[Set of tasks]
1) Name every material or substance mentioned in the text on droplet shapes, in the order each first appears.
2) Reproduce the text on droplet shapes word for word from "The water taken" up to and including "low as possible.".

[Study text]
--------------------------------
With no external forces acting eg gravitational attraction the shape is one for which the surface area for a given volume is a minimum - a sphere. This is because work needs to be done to create surface due to surface tension.

With a gravitational field present there is going to be a contribution from gravitational potential energy which is reduced if the centre of mass is lowered.
To lower the centre of mass of a sphere, keeping the volume constant, requires the shape the shape to change which will invariable increase the surface area and hence the contribution from surface tension.
So the shape taken is a balance between the decrease in the gravitational potential energy and the increase in the contribution due to surface tension.

Here is an image of some mercury droplets showing that as the droplets gets large in volume the effect of the gravitational force becomes more pronounced.

enter image description here

However, that is not the end of the story.
There can be another contribution depending on whether of not the liquid "wets" a surface.
Mercury shows the effect that I described because it did not adhere to the surface below it whereas if you tried to do the same thing with water you may or may not get the same effect.
If the glass is clean then the forces of adhesion (between the molecules of glass and the molecules of water) will be larger than the forces of cohesion (between the molecules of water) and the water will wet the glass with the result that it spreads out over the surface of the glass until a minimum energy state reached. With the glass surface surface contaminated in some way, eg with a very thin layer of grease, the water will not wet the the surface as the forces of cohesion between water molecules are greater than the forces of adhesion between molecules of water and grease.

The water taken in a glass adjusts itself according to the glass but why doesn't it form the spherical shape like a water drop?
That is because the potential spherical drop is so large the gravitational forces win hands down and to minimize the energy the centre of mass of the water is as low as possible.
--------------------------------
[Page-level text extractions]

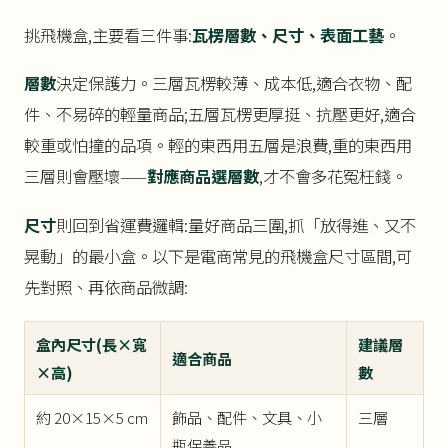
挑飛機盒,主要看三件事:
瓦楞層數、尺寸、表面工藝
。
層數
決定保護力。三層瓦楞較薄、成本低,適合衣物、配
件、不易碎的輕量商品;五層瓦楞更厚挺、抗壓更好,適合
較重或怕撞的品項。輕的東西用五層是浪費,重的東西用
三層則會壓壞——
對應商品選層數
,才不會多花冤枉錢。
尺寸
則回到省運費邏輯:量好商品三圍,抓「放得進、又不
晃動」的最小盒。以下是電商常見的飛機盒尺寸區間,可
先對照、再依商品微調:
盒內尺寸(長×寬
建議層
適合商品
×高)
數
約 20×15×5 cm
飾品、配件、文具、小
三層
瓶保養品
--------------------------------
[Answers for the tasks]
1) mercury, water, glass, grease

2)
The water taken in a glass adjusts itself according to the glass but why doesn't it form the spherical shape like a water drop?
That is because the potential spherical drop is so large the gravitational forces win hands down and to minimize the energy the centre of mass of the water is as low as possible.